I’ve often searched for this compassion when peering at the few pictures of my great grandfather the family has preserved. In one he’s all dolled up in a preacher suit looking the picture of respectability. His loving wife has her arm in his. Her round face and bright eyes shine out in gratitude. In another, the two of them pose outside next to a grassy field. He’s wearing a white shirt and little bow-tie with black pants and suspenders. His is looking down at his feet like a bashful beau who has just said something romantic or foolish to the woman he loves. She, in her turn, stands cradled tightly under his arm. She’s wearing a simple flower-print dress, and her hair is brushed close to the head in a neat bun. It’s really her face that’s extraordinary. She is smiling.

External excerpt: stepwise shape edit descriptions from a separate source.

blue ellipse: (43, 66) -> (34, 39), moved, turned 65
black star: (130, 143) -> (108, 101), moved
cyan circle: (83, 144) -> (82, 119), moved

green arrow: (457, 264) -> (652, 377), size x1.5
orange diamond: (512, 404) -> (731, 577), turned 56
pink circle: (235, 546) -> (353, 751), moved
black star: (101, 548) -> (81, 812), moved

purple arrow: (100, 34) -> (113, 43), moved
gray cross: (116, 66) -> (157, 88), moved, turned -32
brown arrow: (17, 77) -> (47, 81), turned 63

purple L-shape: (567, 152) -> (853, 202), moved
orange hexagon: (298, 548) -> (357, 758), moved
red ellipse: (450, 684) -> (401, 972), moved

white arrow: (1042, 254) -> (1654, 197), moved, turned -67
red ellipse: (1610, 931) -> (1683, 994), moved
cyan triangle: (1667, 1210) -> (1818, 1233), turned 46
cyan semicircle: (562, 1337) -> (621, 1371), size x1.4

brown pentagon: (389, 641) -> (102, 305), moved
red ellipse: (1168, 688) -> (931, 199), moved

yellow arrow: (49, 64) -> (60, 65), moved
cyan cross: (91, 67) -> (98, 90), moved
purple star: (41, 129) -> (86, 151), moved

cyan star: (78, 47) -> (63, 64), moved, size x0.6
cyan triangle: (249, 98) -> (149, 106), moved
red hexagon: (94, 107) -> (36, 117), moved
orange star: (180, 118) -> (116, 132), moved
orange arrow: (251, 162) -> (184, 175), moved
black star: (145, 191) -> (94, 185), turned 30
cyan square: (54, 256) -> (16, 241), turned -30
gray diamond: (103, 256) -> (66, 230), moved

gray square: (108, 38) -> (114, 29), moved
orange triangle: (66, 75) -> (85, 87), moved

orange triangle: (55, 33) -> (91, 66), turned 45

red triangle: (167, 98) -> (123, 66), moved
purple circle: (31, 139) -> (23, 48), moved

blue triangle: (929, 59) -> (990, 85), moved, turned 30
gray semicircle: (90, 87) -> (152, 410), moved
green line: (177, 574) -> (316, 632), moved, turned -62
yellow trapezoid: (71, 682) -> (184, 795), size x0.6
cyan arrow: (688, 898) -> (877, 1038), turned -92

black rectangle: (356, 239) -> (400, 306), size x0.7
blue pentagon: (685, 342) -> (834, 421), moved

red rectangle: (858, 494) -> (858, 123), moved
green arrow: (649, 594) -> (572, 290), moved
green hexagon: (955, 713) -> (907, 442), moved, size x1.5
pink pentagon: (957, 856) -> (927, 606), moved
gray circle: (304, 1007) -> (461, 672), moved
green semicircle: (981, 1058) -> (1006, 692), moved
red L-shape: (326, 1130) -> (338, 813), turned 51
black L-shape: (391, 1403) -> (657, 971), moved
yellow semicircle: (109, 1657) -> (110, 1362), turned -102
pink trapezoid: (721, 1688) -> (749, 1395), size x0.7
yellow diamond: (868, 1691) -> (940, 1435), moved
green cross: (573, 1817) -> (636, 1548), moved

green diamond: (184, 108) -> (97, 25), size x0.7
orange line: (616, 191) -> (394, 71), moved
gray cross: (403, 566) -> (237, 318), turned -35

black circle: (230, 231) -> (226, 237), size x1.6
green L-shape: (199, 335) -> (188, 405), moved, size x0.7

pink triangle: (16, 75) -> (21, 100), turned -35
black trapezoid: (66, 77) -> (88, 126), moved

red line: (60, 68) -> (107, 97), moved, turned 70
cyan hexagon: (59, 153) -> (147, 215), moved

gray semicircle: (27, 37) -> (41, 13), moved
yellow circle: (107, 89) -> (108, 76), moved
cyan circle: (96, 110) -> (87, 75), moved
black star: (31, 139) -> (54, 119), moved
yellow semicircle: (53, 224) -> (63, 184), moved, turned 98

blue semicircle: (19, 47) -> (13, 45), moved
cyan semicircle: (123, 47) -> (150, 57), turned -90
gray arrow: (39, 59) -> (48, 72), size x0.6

This woman who is revered as a saint in my family is smiling, a telling detail not lost on me who often thinks of the sorrows she endured, sometimes forgetting the joy that was equally hers.

 

It isn’t the pictures, however, that give me the clearest indication of what my great grandfather’s conversion had done for him. Pictures, after all, can hide a lot. Instead, it’s the image of my own grandfather—George and Maggie’s son—as he sat on the front porch leaning forward to rest his elbows on his knees. It was a posture he had learned from his father. It’s the posture of a contemplative. My grandmother confirms this when she tells me that Great Grandpa George was “a quiet man.” Although he was a preacher and could have endlessly talked away, telling others what to do, or talked about himself, he was a quiet man.

 

My mother says that later in life, when my great grandfather had gone blind from the plastering work he took up to support his family, she and my Aunt Kathy would go to stay with their grandparents from Wednesday until Sunday, and invariably her grandfather would be sitting forward with his head bowed clapping his hands as he listened to his gospel music playing on the radio. “He would listen to it all day,” she says, and I can just see him, bow tie and all, eagerly waiting for the day when the hymns would be fulfilled and he would go home to heaven to meet with the God who saved him. My mother says that my grandfather used to make her and my aunt Kathy sing at church, although my mother didn’t like to, and now I think of it, it was probably his way of impressing upon her the message of these songs of hope. It is fitting, then, that she, in her turn, introduced me to God through songs. And, although I am now Roman Catholic, it is the old Gospel songs from my Pentecostal days, these songs that my great grandfather loved so well, that still speak most powerfully to me of the hope that fuels my Christian imagination—a hope in a new day, a better world, a merciful God.